## Task item
Word for word, transcribe the data below from the line with "thumb cmc: (537, 709)" to the line with "ring pip: (628, 490)", keeping both of those lines.

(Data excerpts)
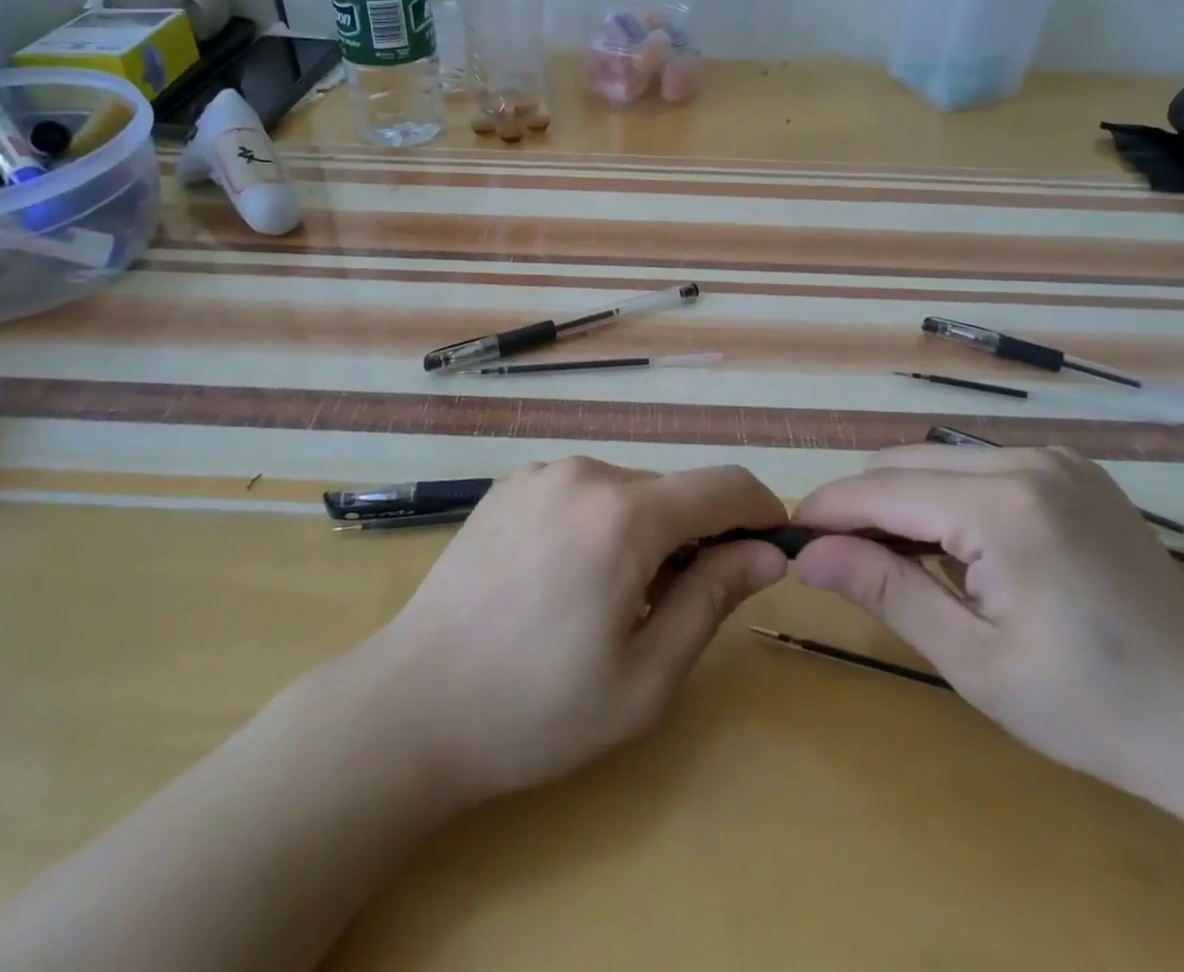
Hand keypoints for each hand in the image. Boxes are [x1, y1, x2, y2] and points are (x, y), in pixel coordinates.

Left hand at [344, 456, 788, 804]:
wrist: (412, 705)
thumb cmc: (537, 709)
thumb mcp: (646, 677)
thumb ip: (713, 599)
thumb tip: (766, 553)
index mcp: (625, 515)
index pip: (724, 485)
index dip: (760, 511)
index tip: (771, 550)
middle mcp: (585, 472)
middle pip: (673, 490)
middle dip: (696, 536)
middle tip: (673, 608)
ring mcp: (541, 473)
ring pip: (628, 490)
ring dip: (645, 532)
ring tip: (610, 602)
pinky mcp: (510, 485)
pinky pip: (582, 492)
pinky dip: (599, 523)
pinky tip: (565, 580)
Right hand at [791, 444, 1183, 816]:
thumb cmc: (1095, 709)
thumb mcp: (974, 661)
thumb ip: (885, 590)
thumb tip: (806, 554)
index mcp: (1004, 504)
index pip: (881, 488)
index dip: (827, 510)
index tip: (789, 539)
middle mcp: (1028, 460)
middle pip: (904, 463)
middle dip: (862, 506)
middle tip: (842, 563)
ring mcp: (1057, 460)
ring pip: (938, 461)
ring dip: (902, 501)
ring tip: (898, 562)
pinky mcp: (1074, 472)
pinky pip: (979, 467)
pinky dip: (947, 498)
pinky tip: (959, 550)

* * *

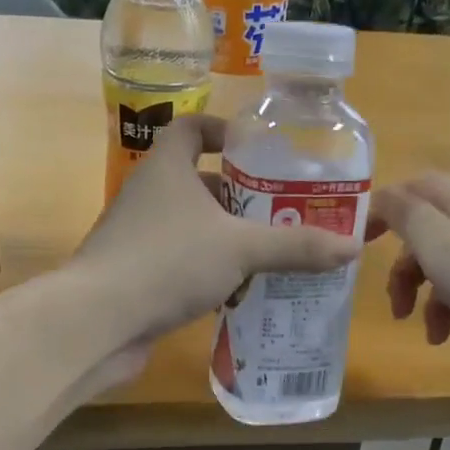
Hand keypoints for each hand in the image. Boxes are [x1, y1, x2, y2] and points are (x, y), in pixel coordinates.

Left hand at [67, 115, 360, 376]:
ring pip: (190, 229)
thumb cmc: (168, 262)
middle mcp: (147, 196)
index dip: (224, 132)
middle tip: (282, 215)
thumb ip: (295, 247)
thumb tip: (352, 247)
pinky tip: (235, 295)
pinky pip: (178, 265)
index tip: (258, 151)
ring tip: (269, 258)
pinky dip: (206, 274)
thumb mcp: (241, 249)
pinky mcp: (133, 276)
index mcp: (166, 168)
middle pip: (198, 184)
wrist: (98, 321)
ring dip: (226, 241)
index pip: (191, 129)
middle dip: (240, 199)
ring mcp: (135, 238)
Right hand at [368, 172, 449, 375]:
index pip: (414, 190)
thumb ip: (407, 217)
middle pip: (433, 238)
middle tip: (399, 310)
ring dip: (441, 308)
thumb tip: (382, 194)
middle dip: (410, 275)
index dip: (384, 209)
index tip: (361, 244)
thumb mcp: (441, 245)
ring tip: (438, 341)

## Solved problem
thumb cmc: (537, 709)
thumb mcp: (646, 677)
thumb ip: (713, 599)
thumb tip: (766, 553)
index mcp: (625, 515)
index pip: (724, 485)
index dip: (760, 511)
index tip: (771, 550)
middle mcp: (585, 472)
middle pip: (673, 490)
middle dip: (696, 536)
middle tip: (673, 608)
ring mcp: (541, 473)
ring pip: (628, 490)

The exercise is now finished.